What is the epidemiological significance of ArnF-mediated modifications in Salmonella schwarzengrund?

Salmonella schwarzengrund has been identified as an international concern with isolates recovered from persons, food, and food animals across multiple countries including Thailand, Denmark, and the United States . Research indicates potential transmission patterns from chickens to humans in Thailand and from imported Thai food products to consumers in Denmark and the United States . The LPS modifications facilitated by ArnF contribute to antimicrobial resistance in these strains, complicating treatment options and potentially contributing to increased virulence.

How does ArnF function correlate with clinical antimicrobial resistance patterns?

Studies examining antimicrobial resistance in Salmonella isolates have found that resistance to nalidixic acid and fluoroquinolones is frequent among isolates from various sources . While direct experimental evidence linking specific ArnF variants to resistance profiles is not provided in the search results, the general mechanism of L-Ara4N addition to LPS has been established as a significant contributor to resistance against multiple antibiotic classes. The presence of specific mutations in the quinolone resistance-determining regions has been identified in ciprofloxacin-resistant isolates, suggesting complex resistance mechanisms that may work in concert with LPS modifications .

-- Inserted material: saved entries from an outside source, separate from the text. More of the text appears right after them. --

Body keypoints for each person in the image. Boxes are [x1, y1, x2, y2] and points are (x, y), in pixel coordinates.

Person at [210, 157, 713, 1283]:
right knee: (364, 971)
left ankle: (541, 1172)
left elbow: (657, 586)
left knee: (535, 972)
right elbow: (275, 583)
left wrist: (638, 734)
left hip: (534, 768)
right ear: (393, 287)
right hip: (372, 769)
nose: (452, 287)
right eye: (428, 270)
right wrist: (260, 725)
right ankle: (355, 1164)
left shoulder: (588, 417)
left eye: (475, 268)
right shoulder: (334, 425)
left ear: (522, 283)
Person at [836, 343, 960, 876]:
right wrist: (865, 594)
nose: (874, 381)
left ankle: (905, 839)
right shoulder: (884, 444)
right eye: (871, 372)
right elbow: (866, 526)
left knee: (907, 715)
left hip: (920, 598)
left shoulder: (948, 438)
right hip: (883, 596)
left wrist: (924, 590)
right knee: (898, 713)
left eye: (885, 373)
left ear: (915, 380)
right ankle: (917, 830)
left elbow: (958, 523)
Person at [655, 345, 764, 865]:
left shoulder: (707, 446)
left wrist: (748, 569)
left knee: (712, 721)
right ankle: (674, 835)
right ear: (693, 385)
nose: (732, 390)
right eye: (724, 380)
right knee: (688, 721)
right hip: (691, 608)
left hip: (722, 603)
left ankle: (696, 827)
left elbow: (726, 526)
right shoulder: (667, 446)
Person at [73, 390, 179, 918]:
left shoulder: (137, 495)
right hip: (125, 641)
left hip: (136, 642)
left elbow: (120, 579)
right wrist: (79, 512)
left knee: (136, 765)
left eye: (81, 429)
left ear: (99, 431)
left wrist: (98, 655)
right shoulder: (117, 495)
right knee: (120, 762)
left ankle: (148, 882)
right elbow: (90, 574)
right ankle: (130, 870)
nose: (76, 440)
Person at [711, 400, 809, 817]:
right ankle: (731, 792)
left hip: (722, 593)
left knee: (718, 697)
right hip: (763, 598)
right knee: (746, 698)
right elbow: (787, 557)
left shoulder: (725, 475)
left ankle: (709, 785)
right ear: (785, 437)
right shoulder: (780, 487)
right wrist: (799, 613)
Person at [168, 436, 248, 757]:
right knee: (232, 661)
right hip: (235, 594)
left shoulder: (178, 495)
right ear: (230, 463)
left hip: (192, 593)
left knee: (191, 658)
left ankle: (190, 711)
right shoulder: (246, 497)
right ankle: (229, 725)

What comparative analyses between different Salmonella serovars reveal about ArnF conservation and variability?

A comprehensive comparison examining 581 Salmonella enterica serotype Schwarzengrund isolates using pulsed-field gel electrophoresis (PFGE) typing revealed 183 distinct patterns . This diversity suggests genetic variability across isolates, though specific analysis of ArnF sequence conservation was not detailed in the search results. Future comparative genomic studies specifically examining the arnF gene and its promoter regions across Salmonella isolates with varying resistance profiles would provide valuable insights into how sequence variations might correlate with functional differences and resistance phenotypes.

What are common challenges in working with recombinant ArnF and how can they be addressed?

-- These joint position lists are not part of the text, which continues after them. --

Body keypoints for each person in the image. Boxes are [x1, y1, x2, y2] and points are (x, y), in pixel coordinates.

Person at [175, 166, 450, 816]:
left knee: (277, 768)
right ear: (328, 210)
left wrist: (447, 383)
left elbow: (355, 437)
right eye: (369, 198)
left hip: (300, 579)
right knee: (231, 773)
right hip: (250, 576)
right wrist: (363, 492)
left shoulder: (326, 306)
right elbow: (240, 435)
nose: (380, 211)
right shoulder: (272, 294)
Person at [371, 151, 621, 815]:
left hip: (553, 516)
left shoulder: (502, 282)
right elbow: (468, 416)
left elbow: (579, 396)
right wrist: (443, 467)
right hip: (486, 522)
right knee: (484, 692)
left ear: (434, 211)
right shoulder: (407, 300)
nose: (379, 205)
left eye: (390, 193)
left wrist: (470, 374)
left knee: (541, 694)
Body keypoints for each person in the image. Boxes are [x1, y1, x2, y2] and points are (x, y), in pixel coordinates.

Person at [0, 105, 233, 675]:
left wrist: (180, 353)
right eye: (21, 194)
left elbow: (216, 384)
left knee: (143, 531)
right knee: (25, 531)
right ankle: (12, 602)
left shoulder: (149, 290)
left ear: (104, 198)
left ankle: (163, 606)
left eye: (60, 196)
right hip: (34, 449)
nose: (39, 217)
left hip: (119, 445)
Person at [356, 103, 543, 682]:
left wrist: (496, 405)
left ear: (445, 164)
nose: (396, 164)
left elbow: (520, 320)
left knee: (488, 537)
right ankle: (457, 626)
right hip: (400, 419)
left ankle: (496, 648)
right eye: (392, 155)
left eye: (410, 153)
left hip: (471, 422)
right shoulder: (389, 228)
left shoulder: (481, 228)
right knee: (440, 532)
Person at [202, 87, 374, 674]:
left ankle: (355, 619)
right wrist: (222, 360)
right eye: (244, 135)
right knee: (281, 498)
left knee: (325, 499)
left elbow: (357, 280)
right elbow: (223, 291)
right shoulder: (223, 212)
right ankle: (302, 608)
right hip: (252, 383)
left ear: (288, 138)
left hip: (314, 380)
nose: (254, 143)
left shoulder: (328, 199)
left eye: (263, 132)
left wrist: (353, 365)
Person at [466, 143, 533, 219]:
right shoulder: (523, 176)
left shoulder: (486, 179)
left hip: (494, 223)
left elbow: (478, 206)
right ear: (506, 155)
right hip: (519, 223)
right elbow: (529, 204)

As a membrane protein, common challenges when working with ArnF include:

• Protein aggregation during expression and purification

  • Solution: Optimize detergent selection and concentration during extraction and purification steps

• Loss of activity during storage

  • Solution: Maintain strict storage conditions (-20°C/-80°C) with appropriate glycerol concentration and minimize freeze-thaw cycles

• Difficulty in measuring flippase activity

  • Solution: Develop specialized assays using fluorescently labeled lipid substrates that can track translocation across membrane bilayers

• Protein misfolding during reconstitution

  • Solution: Carefully control the rate of detergent removal during proteoliposome formation and ensure appropriate lipid composition

What quality control measures ensure functional integrity of purified ArnF preparations?

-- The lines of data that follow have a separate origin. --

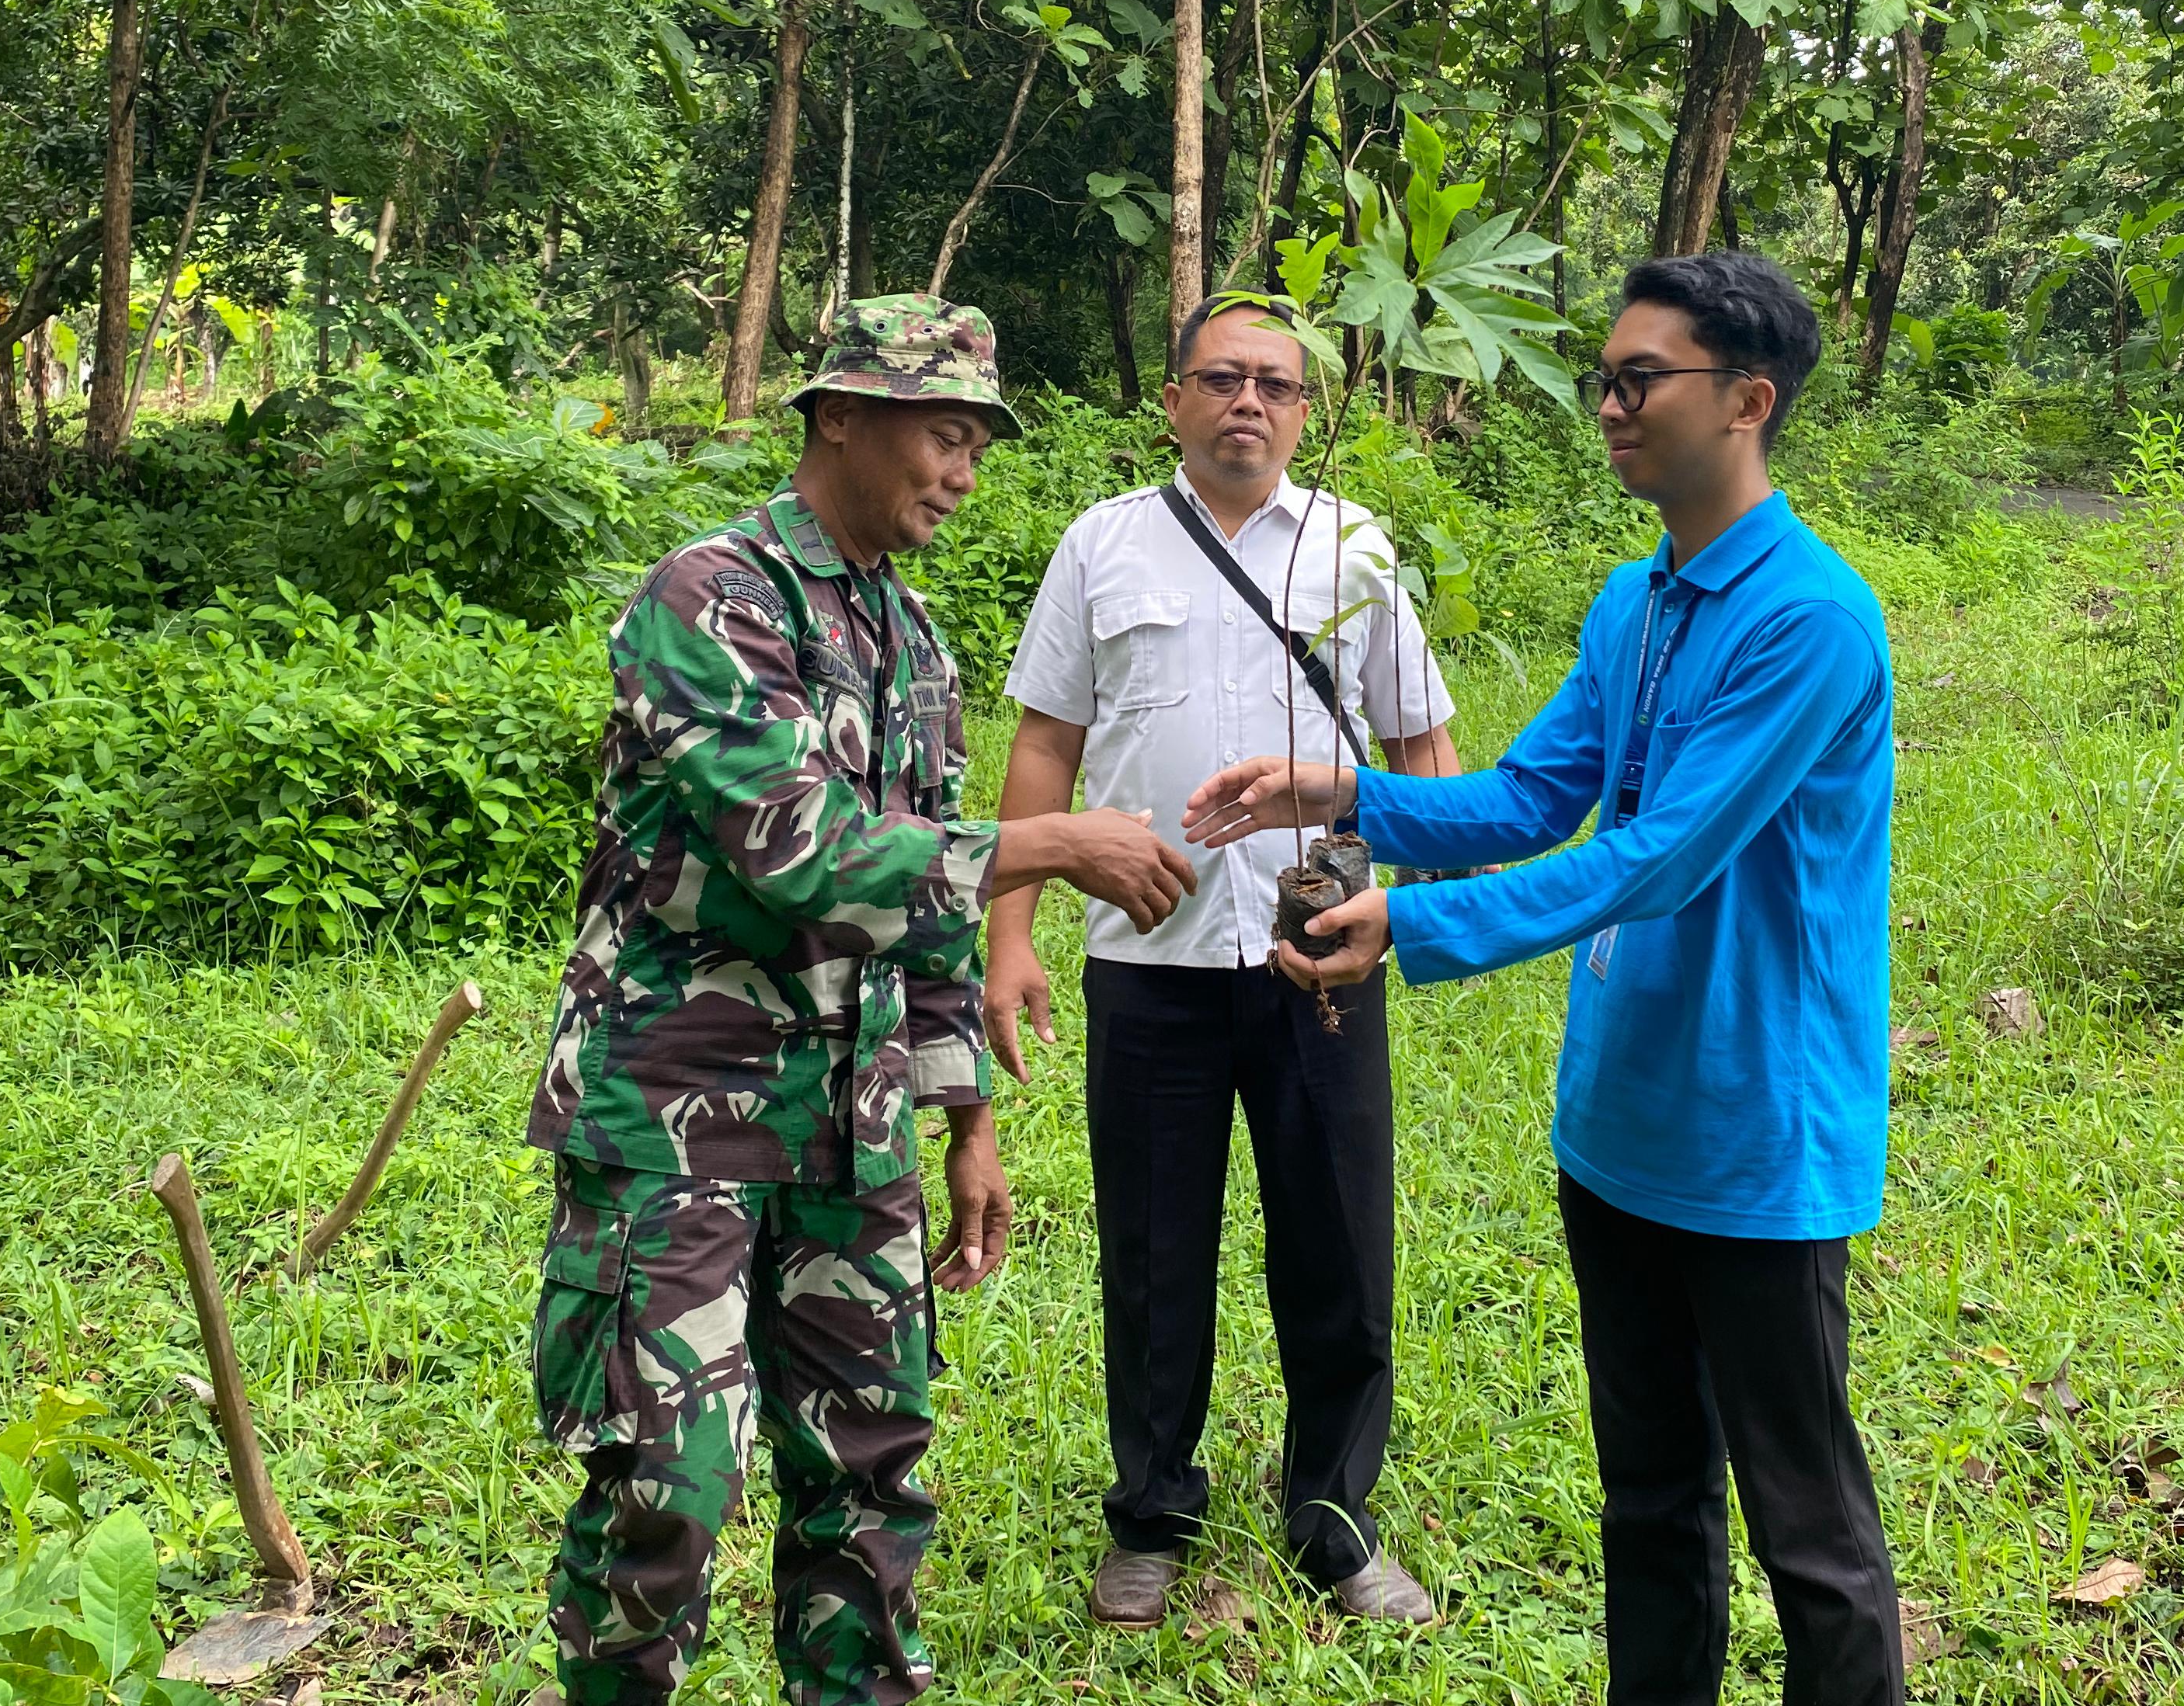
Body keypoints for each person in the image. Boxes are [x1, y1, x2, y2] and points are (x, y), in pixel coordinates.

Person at [1184, 253, 1907, 1706]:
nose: (1611, 405)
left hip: (1758, 1137)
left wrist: (1413, 927)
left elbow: (1656, 858)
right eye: (1609, 378)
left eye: (1644, 379)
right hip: (1621, 1128)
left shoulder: (1812, 621)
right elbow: (1531, 797)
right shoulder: (1638, 605)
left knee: (1806, 1528)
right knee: (1648, 1497)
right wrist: (1346, 792)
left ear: (1749, 401)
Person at [526, 295, 1195, 1706]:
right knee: (667, 1488)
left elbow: (931, 918)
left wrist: (966, 1121)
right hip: (675, 1123)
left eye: (977, 445)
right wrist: (1055, 844)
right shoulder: (707, 598)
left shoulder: (916, 638)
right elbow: (800, 852)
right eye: (944, 435)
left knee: (872, 1486)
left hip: (856, 1128)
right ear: (841, 416)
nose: (961, 471)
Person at [986, 301, 1457, 1628]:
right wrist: (1010, 935)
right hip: (1149, 961)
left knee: (1339, 1245)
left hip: (1321, 961)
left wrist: (1400, 904)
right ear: (1176, 399)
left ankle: (1336, 1517)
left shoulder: (1354, 547)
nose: (1248, 402)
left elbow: (1423, 749)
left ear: (1307, 411)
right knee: (1152, 1249)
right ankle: (1150, 1514)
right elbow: (1042, 748)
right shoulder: (1103, 544)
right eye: (1221, 379)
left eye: (1276, 385)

To ensure recombinant ArnF preparations maintain their functional integrity:

• Verify protein purity (>90%) using SDS-PAGE analysis

• Confirm proper folding using circular dichroism spectroscopy

• Assess membrane integration capability using liposome association assays

• Validate substrate binding through direct binding assays with labeled L-Ara4N-containing compounds

• Perform activity assays measuring lipid flipping in reconstituted systems

These quality control measures help ensure that experimental findings accurately reflect native ArnF function rather than artifacts from compromised protein preparations.